To make predictions about the test data we need the conditional distribution: $p(\mappingFunctionVector^\ast|\mappingFunctionVector)$, or when we include noise, $p(\mappingFunctionVector^\ast | \dataVector)$. This conditional distribution is also Gaussian,

$$\mappingFunctionVector^\ast \sim \gaussianSamp{\meanVector_\mappingFunctionScalar}{\covarianceMatrix_\mappingFunctionScalar}$$

with a mean given by

$$\meanVector_\mappingFunctionScalar = \kernelMatrix^\top_\ast \left[\kernelMatrix + \dataStd^2 \eye\right]^{-1} \dataVector$$

and a covariance given by

$$\covarianceMatrix_\mappingFunctionScalar = \kernelMatrix_{\ast,\ast} - \kernelMatrix^\top_\ast \left[\kernelMatrix + \dataStd^2 \eye\right]^{-1} \kernelMatrix_\ast.$$

These results can be proved using block matrix inverse rules, but they are beyond the scope of this course, so you don't need to worry about remembering them or rederiving them. We are simply writing them here because it is this conditional density that is necessary for making predictions. Let's compute what those predictions are for the olympic marathon data.


In [99]:
a = np.dot(np.linalg.inv(K + sigma2*eye(x.size)), K_star)
mu_f = np.dot(a.T, y)
C_f = K_starstar - np.dot(a.T, K_star)

where for convenience we've defined

$$\mathbf{a} = \left[\kernelMatrix + \dataStd^2\eye\right]^{-1}\kernelMatrix_\ast.$$

We can visualize the covariance of the conditional,


In [100]:
plt.imshow(C_f)
plt.colorbar


Out[100]:
<function matplotlib.pyplot.colorbar>

and we can plot the mean of the conditional


In [101]:
plt.plot(x, y, 'rx')
plt.plot(x_pred, mu_f, 'b-')


Out[101]:
[<matplotlib.lines.Line2D at 0x88100d0>]

as well as the associated error bars.
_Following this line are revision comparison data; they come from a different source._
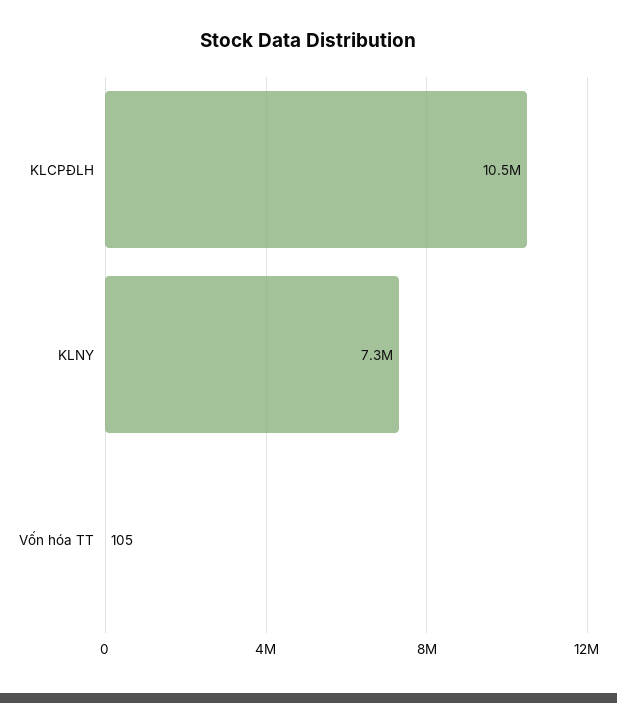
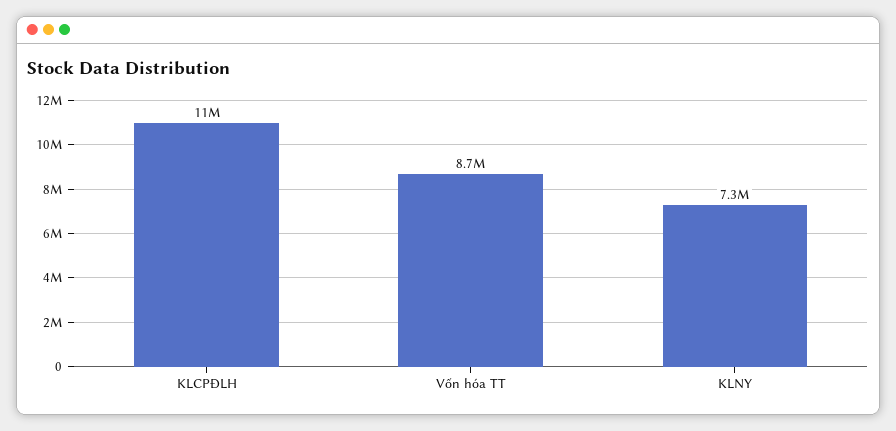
  {
    "KLCPĐLH": 10500000,
    "KLNY": 7300000,
-   "Vốn hóa TT": 105
+   "Vốn hóa TT": 8700000
  }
These are given (similarly to the Bayesian parametric model from the last lab) by the standard deviations of the marginal posterior densities. The marginal posterior variances are given by the diagonal elements of the posterior covariance,


In [102]:
var_f = np.diag(C_f)[:, None]
std_f = np.sqrt(var_f)

They can be added to the underlying mean function to give the error bars,


In [103]:
plt.plot(x, y, 'rx')
plt.plot(x_pred, mu_f, 'b-')
plt.plot(x_pred, mu_f+2*std_f, 'b--')
plt.plot(x_pred, mu_f-2*std_f, 'b--')


Out[103]:
[<matplotlib.lines.Line2D at 0x890fb90>]

This gives us a prediction from the Gaussian process. Remember machine learning is data + model = prediction. Here our data is from the olympics, and our model is a Gaussian process with two parameters. The main thing the model expresses is smoothness. But it also sustains the uncertainty about the function, this means we see an increase in the size of the error bars during periods like the 1st and 2nd World Wars when no olympic marathon was held.

Exercises

Now try changing the parameters of the covariance function (and the noise) to see how the predictions change.

Now try sampling from this conditional density to see what your predictions look like. What happens if you sample from the conditional density in regions a long way into the future or the past? How does this compare with the results from the polynomial model?